深セン―香港―広州地域はまさにその強みを持ち、豊富なリスクマネーと国際的な起業家ネットワークを背景に急成長を遂げています。逆に言えば、東京―横浜地域は研究成果や特許出願では依然として世界有数でありながら、スタートアップ投資の面では相対的に遅れを取ったとも評価できます。
日本の課題と可能性
日本の3大都市圏がトップ100に入ったことは依然として技術基盤の強さを示しています。しかし、イノベーションの評価が「研究成果」から「社会実装・投資」へとシフトする中で、課題が浮き彫りになっています。

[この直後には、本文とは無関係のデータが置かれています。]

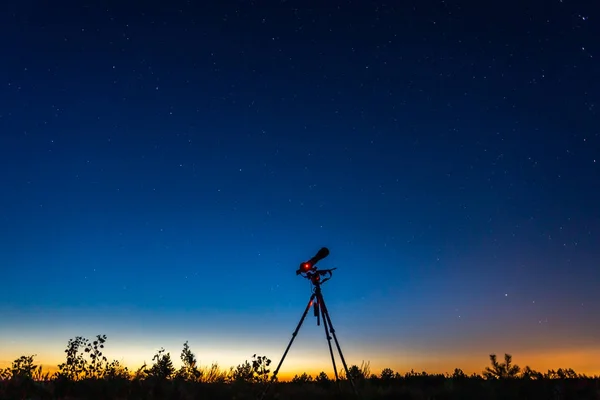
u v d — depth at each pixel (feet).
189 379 41.52
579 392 33.32
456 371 48.03
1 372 37.29
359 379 41.14
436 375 48.14
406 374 49.67
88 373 39.75
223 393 35.81
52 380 37.11
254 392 35.70
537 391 33.65
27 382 34.32
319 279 31.91
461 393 34.65
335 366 32.96
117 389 35.19
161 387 36.52
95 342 40.63
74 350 39.93
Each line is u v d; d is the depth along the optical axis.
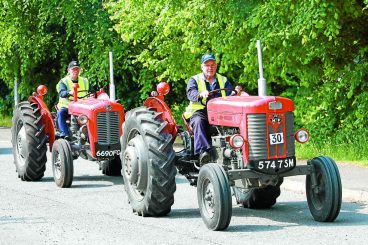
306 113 33.56
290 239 15.95
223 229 17.00
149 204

特にスタートアップ支援に関して、日本は資金調達環境や規制の柔軟性で欧米中に後れを取っているとの指摘が絶えません。東京―横浜地域が再びトップに立つためには、研究開発力を事業化につなげるエコシステムの強化が不可欠でしょう。
今後の展望
今回のランキングは、日本が「特許大国」から「イノベーション実装大国」へ変わるための試金石とも言えます。大学・大企業の研究成果をスタートアップに還流させ、リスクマネーを呼び込む仕組みを拡充できるかが鍵です。
また、名古屋や関西圏のランクインは、東京一極集中ではなく多地域型のイノベーション拠点形成の可能性を示しています。地域ごとの強みを生かし、世界と競えるエコシステムを築くことが、次の10年における日本の挑戦となるでしょう。